Danger Zone split up before we got to play any gigs, but we weren’t to be stopped. Assu got his first drum set (he had to shovel a lot of snow before his dad agreed to buy it), and in early 1989 I convinced my long-suffering parents to let us rehearse in our garage. We also had to find a new bass player. Assu said there was this guy living close to him who would be up for it. He was called Rytky, Mika Rytilahti. One day he joined us, apparently after three days of persuading. We had a bass guitar for him, and it was hand-made – by some other kid in the junior high handicraft class. It looked like a B. C. Rich Widow, which was cool.
Rytky had never played bass or been in a band before, but was excited about it. The amp we had for him blew up as soon as he started to play, so he brought his tiny Marshall stack in. It was a practice amp for guitar, not bass, but who cared? We did not. We’d rehearse after school, and then he’d stay at my place until late and draw band logos and dragons and warriors. I was too shy to tell him he should go home already, so he just sat there quietly and kept drawing. It was him who came up with the name Arched Fire. Apparently he just wanted to tie the words “Arch” and “Fire” together, because it looked good. We didn’t know how to pronounce our name, but again, who cared? Also, Rytky designed all our early logos.

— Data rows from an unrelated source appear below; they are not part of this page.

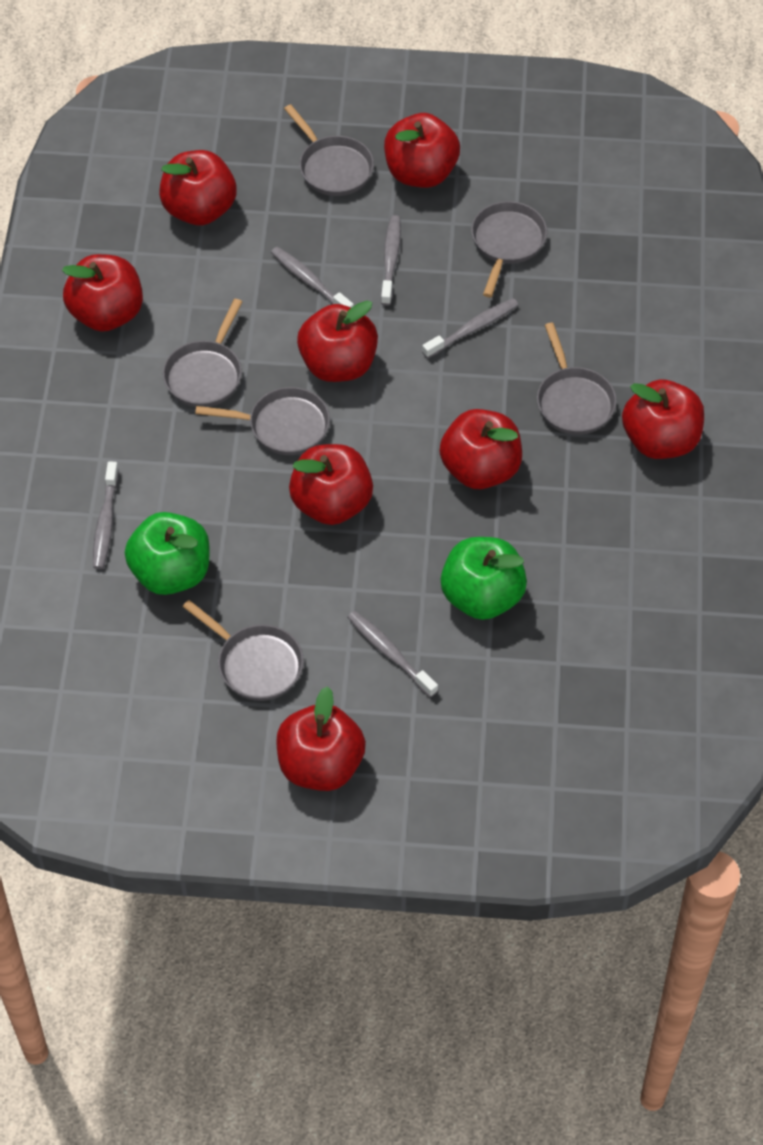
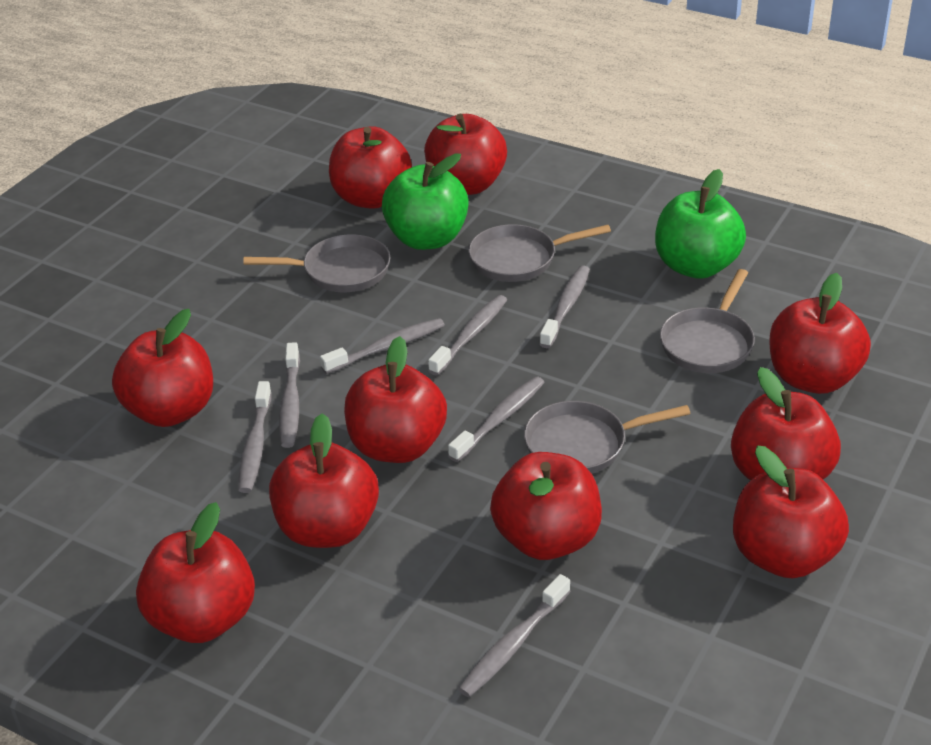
grey pan: [163,299,242,407] [183,600,304,701] [195,387,330,455] [284,104,374,196] [471,201,547,298] [537,323,617,435] = 6 -> [243,234,391,292] [468,224,611,282] [524,401,691,474] [660,269,755,373] = 4
grey toothbrush: [93,461,119,569] [271,247,354,308] [347,611,438,697] [381,215,401,306] [422,298,518,359] = 5 -> [238,381,272,493] [279,342,300,448] [320,318,445,374] [428,295,507,375] [448,376,545,462] [458,574,571,697] [540,265,590,348] = 7
red apple: [62,254,143,332] [159,150,236,226] [276,686,366,791] [289,444,373,525] [297,301,378,382] [384,113,460,188] [440,409,522,489] [622,379,704,459] = 8 -> [112,309,213,427] [136,502,255,643] [269,413,379,548] [329,126,412,209] [344,336,447,463] [424,114,507,195] [490,452,602,560] [731,367,841,481] [733,445,849,578] [769,273,871,394] = 10

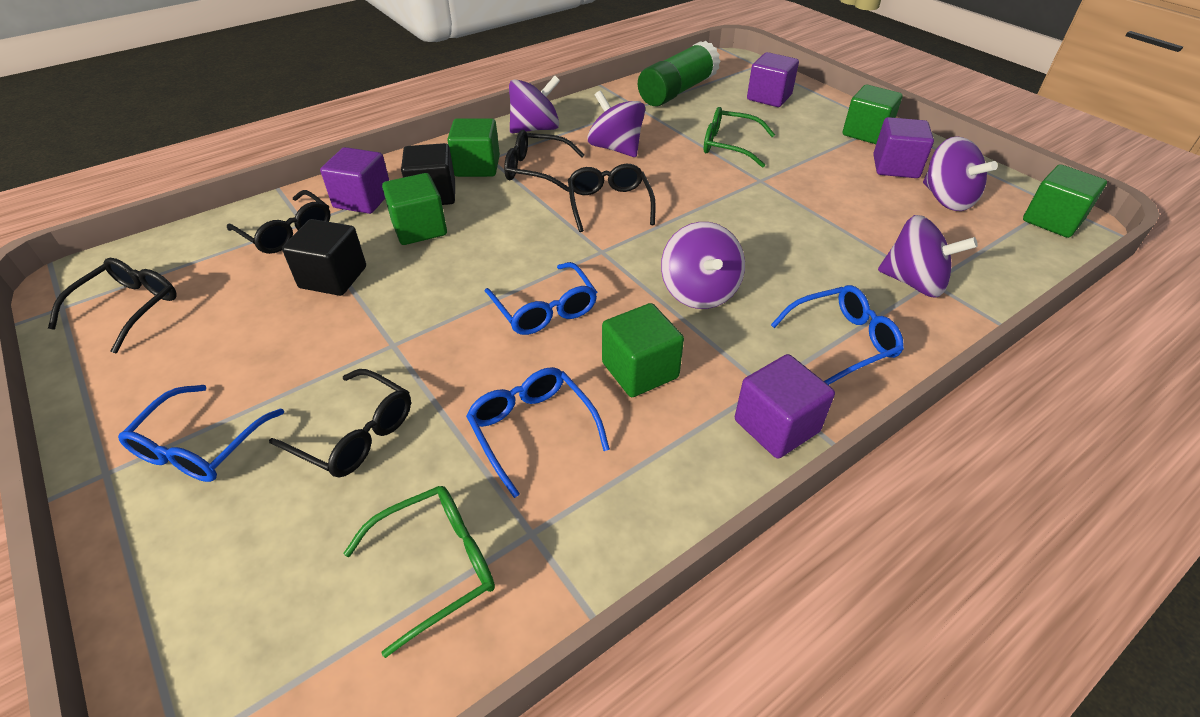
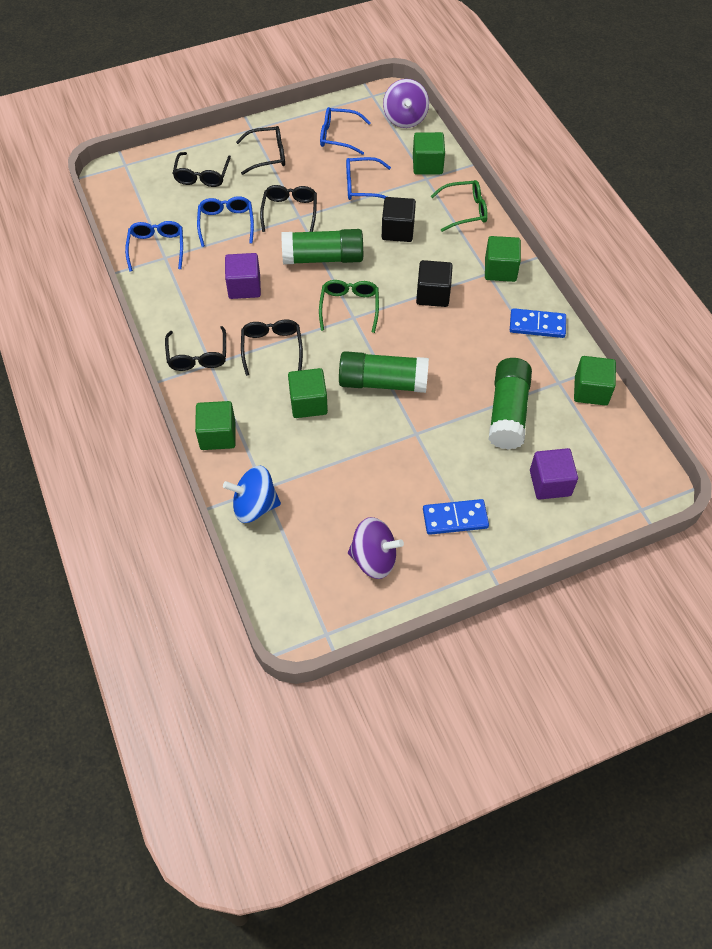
blue domino: none = 0 -> [423,499,489,535] [510,308,566,338] = 2
blue spinning top: none = 0 -> [223,466,281,523] = 1
green glue stick: [638,41,721,106] = 1 -> [281,229,363,264] [339,351,429,393] [489,358,532,450] = 3
purple cube: [320,147,389,214] [735,354,835,459] [747,52,799,107] [873,117,934,178] = 4 -> [225,253,261,299] [530,448,578,500] = 2
purple spinning top: [509,76,560,133] [587,90,645,157] [661,222,745,309] [878,215,978,298] [923,136,998,211] = 5 -> [348,517,404,579] [383,79,429,128] = 2

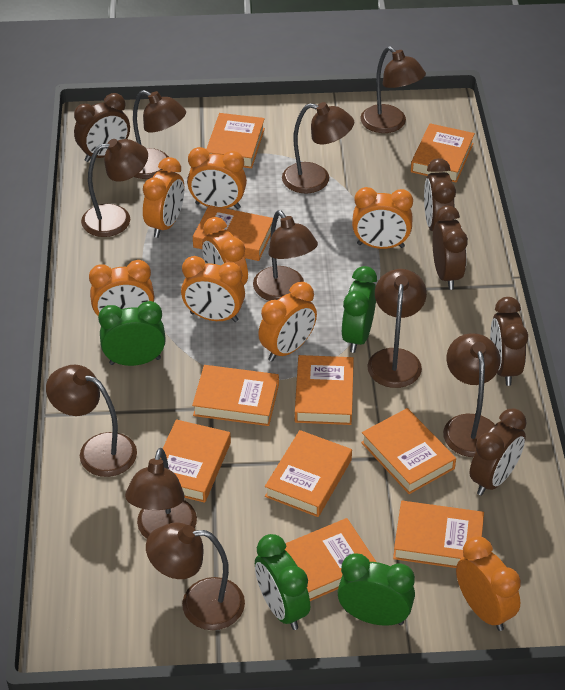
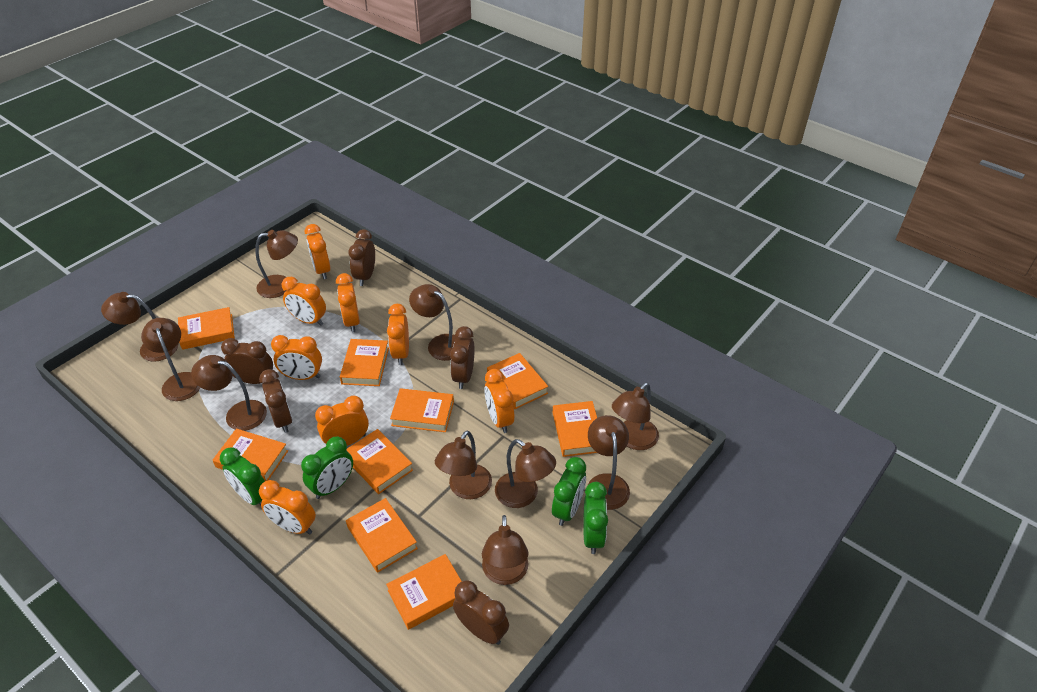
orange book: [163,419,231,503] [192,365,279,426] [193,205,273,261] [206,113,265,168] [265,430,352,517] [285,518,376,601] [295,355,354,425] [361,408,456,494] [393,501,484,568] [411,123,475,183] = 10 -> [178,307,235,350] [213,428,288,481] [340,339,389,386] [346,429,413,494] [346,498,418,573] [386,554,462,630] [390,388,454,432] [487,353,548,409] [553,401,597,457] = 9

At the time, we were listening to all kinds of rock, hard rock and metal. Basically any band with long hair and distorted guitars was cool by my standards. In 1988 the hair metal era was giving way to more edgy bands. I was listening to State of Euphoria by Anthrax, Megadeth’s So Far, So Good… So What! and Metallica’s bassless …And Justice for All, and the first Stone album, but also a lot of rock bands like Guns N’ Roses and Hanoi Rocks. All these were big bands you could read from big magazines. I had no clue about anything indie or underground. We had our mainstream rock and metal magazines, and Music Television with Headbangers’ Ball, and Finnish music shows like Rockstop.
We kept playing and smoking stolen cigarettes and hoping my Mom wouldn’t notice the smell. Pretty soon we had a bunch of songs of our own. Rytky came up with a tune called “Ramparts of Hell” that sounded like early Metallica meets Venom, and I think he was singing it as well. It was the first actual speed/thrash metal song Arched Fire ever played. I managed to persuade my parents to buy me a Marshall combo, turned the distortion up and wrote a song called “The Pestilence” that had Metallica written all over it, so much so that the term “rip-off” may not be inappropriate. But the rest of the songs we had were hard rock.